**Stored dataset entries**
- - -
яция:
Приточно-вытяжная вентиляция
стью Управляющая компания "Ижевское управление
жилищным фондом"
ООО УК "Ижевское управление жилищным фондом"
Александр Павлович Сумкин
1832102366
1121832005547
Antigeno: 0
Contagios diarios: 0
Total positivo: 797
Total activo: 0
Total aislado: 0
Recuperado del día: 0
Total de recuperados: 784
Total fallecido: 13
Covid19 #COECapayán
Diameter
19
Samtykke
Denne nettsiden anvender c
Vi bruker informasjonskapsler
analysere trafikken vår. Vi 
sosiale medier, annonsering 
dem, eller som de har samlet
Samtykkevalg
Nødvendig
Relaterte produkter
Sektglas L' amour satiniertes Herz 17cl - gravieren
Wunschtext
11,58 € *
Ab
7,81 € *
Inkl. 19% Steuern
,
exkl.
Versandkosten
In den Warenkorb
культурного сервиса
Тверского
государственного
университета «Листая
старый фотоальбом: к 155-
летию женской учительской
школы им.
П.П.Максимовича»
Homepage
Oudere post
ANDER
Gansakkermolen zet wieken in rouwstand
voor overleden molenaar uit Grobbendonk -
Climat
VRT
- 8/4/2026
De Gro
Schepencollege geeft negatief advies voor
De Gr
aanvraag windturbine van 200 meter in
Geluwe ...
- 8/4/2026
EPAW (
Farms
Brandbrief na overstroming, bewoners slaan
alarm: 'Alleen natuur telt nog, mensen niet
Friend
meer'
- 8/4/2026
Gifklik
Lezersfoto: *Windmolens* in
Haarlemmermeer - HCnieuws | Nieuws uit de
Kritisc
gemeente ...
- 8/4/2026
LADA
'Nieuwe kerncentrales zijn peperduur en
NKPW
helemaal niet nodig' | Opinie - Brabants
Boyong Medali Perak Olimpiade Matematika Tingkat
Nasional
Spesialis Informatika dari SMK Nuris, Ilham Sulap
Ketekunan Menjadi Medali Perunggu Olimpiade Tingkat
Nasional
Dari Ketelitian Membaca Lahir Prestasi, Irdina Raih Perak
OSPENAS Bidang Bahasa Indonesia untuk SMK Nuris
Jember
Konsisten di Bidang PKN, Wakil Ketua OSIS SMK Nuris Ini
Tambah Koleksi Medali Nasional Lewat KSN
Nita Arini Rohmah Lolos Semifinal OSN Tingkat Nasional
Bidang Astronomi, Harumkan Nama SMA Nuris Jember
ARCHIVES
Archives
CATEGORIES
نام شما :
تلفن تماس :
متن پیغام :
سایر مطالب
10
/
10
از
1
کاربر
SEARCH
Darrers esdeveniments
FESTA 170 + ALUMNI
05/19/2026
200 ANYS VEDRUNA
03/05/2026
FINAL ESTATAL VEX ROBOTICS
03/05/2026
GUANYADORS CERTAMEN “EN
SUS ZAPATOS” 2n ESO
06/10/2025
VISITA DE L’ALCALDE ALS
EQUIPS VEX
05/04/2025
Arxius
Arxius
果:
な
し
- - -
**Directive**
Put the lines of the entries, from the start through the line containing "Dari Ketelitian Membaca", into a JSON list of strings with one string per line, leaving out blank lines.

**Reply**
[
  "яция:",
  "Приточно-вытяжная вентиляция",
  "стью Управляющая компания \"Ижевское управление",
  "жилищным фондом\"",
  "ООО УК \"Ижевское управление жилищным фондом\"",
  "Александр Павлович Сумкин",
  "1832102366",
  "1121832005547",
  "Antigeno: 0",
  "Contagios diarios: 0",
  "Total positivo: 797",
  "Total activo: 0",
  "Total aislado: 0",
  "Recuperado del día: 0",
  "Total de recuperados: 784",
  "Total fallecido: 13",
  "Covid19 #COECapayán",
  "Diameter",
  "19",
  "Samtykke",
  "Denne nettsiden anvender c",
  "Vi bruker informasjonskapsler",
  "analysere trafikken vår. Vi ",
  "sosiale medier, annonsering ",
  "dem, eller som de har samlet",
  "Samtykkevalg",
  "Nødvendig",
  "Relaterte produkter",
  "Sektglas L' amour satiniertes Herz 17cl - gravieren",
  "Wunschtext",
  "11,58 € *",
  "Ab",
  "7,81 € *",
  "Inkl. 19% Steuern",
  ",",
  "exkl.",
  "Versandkosten",
  "In den Warenkorb",
  "культурного сервиса",
  "Тверского",
  "государственного",
  "университета «Листая",
  "старый фотоальбом: к 155-",
  "летию женской учительской",
  "школы им.",
  "П.П.Максимовича»",
  "Homepage",
  "Oudere post",
  "ANDER",
  "Gansakkermolen zet wieken in rouwstand",
  "voor overleden molenaar uit Grobbendonk -",
  "Climat",
  "VRT",
  "- 8/4/2026",
  "De Gro",
  "Schepencollege geeft negatief advies voor",
  "De Gr",
  "aanvraag windturbine van 200 meter in",
  "Geluwe ...",
  "- 8/4/2026",
  "EPAW (",
  "Farms",
  "Brandbrief na overstroming, bewoners slaan",
  "alarm: 'Alleen natuur telt nog, mensen niet",
  "Friend",
  "meer'",
  "- 8/4/2026",
  "Gifklik",
  "Lezersfoto: *Windmolens* in",
  "Haarlemmermeer - HCnieuws | Nieuws uit de",
  "Kritisc",
  "gemeente ...",
  "- 8/4/2026",
  "LADA",
  "'Nieuwe kerncentrales zijn peperduur en",
  "NKPW",
  "helemaal niet nodig' | Opinie - Brabants",
  "Boyong Medali Perak Olimpiade Matematika Tingkat",
  "Nasional",
  "Spesialis Informatika dari SMK Nuris, Ilham Sulap",
  "Ketekunan Menjadi Medali Perunggu Olimpiade Tingkat",
  "Nasional",
  "Dari Ketelitian Membaca Lahir Prestasi, Irdina Raih Perak"
]